The "guards" are a minor detail compared to the use of pattern matching for operating over sum types. It's the presence of a first-class sum type which makes these languages so effective at a wide variety of practical problems, because it gives the programmer a truly effective way to express the invariant that "either the data is of this type, OR the data is of that type, but not both". This is not mathematical bullshit, this is basic business-logic programming that happens all the time. In the mainstream programming languages, you don't have anything better to work with than a tagged union; that's a crappy solution.

The article, of course, elaborates on this. You should consider reading it.
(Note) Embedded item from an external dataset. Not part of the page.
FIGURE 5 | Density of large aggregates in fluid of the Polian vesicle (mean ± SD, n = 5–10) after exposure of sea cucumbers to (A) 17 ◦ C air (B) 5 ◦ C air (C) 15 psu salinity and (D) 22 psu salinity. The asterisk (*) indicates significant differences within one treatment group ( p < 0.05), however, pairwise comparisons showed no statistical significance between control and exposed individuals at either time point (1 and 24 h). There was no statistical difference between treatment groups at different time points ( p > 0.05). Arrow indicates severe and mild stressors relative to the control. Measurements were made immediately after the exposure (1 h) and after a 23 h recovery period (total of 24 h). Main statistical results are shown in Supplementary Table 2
Comment Re:the best. (Score 1) 553

The LOL was aimed at the boldface text. The C++ preprocessor is an underdesigned relic of C which integrates very poorly with the C++ feature set. To describe it as "best" is laughable.

(C++ is also a piece of shit for writing functional-style code, but I'll give that one a pass.)
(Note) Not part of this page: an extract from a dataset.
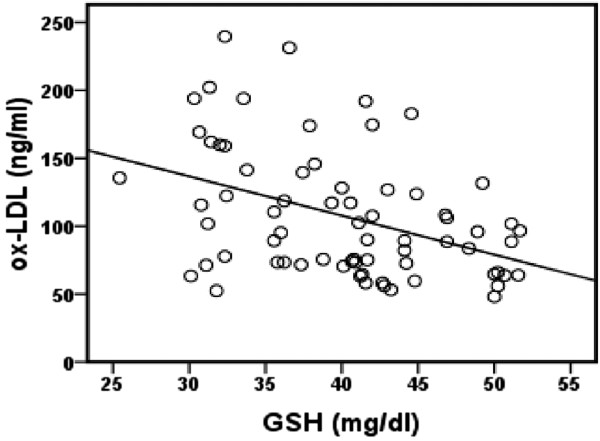
Correlation between GSH and ox-LDL levels in T2DM patients (r = − 0.412, p = 0.00039, n =70).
Comment Re:Most misleading article ever (Score 1) 286

I don't agree that this is a hatchet job. I am concerned by the volume of highly-rated applications on the Android Market which require permissions that should be unnecessary. As you point out, the Android platform enumerates the requested permissions in a very visible way, which is great. The problem is cultural: users do not question these permission requests as much as they should.

I would really like to be able to selectively deny certain permissions to applications.
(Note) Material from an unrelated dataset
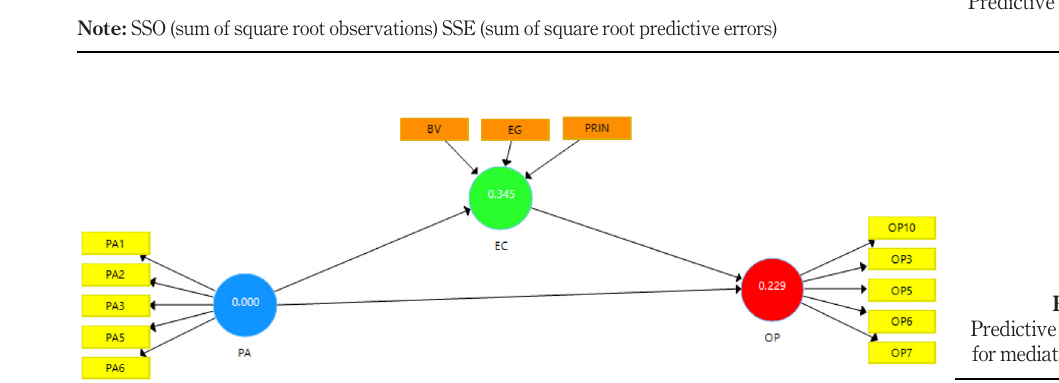
Table VIII. Predictive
Comment Re:wire speed vs. practical maximums (Score 1) 191

People who have performance drives *already* use eSATA (seriously, firewire? Is this 2002? Worse, you then go on to talk about CPU usage, where again the answer is "use eSATA")

eSATA is a nice technology in general, and certainly looks like the future of commodity high-speed external storage, but I expect that it will take a couple of years before the OS/driver support matures. As evidence: take a random sampling of eSATA host controllers and you'll find a disturbingly small percentage that provide driver hooks to safely unmount the drive. You'll find an even smaller percentage that does this *reliably*.

1394 drivers are pretty mature these days, so one doesn't tend to run into those sorts of issues. 1394b also gets close to 80MB/s in practice (not just in theory); it takes a pretty fast HDD to saturate that kind of bandwidth. I would argue that 1394 is still a pretty good choice in 2009, although it's clearly on the way out.

Comment Re:How much trust is it asking? (Score 2, Interesting) 96

Not sure how serious you are, but you've got it backwards. A future FSF could create a GPL with more liberal terms of distribution. Suppose the license permitted binary-only distribution in exchange for a generous donation to the FSF--probably most developers would have a problem with that.

It's difficult to imagine such a scenario today, but I'm sufficiently paranoid to expect that the FSF may not always be trustworthy. All it takes is a gradual shift in the voting membership.

If the FSF continues to release reasonable licenses, a developer can retroactively relicense old software releases under the new versions of the GPL. No risk to the developer, just a little more bookkeeping work.

Comment Re:"minefield" ? GPL or FreeBSD (Score 1, Insightful) 96

if GPL then GPL v3 *and higher* (don't forget).

Or not. The "...or higher" language implies a great deal of trust in the FSF. There is risk in making that decision: the FSF could one day release a GPL which offers terms that the developer disagrees with.

It is entirely reasonable for a risk-averse developer to distribute software under a single well-defined license rather than an unlimited number of undefined licenses.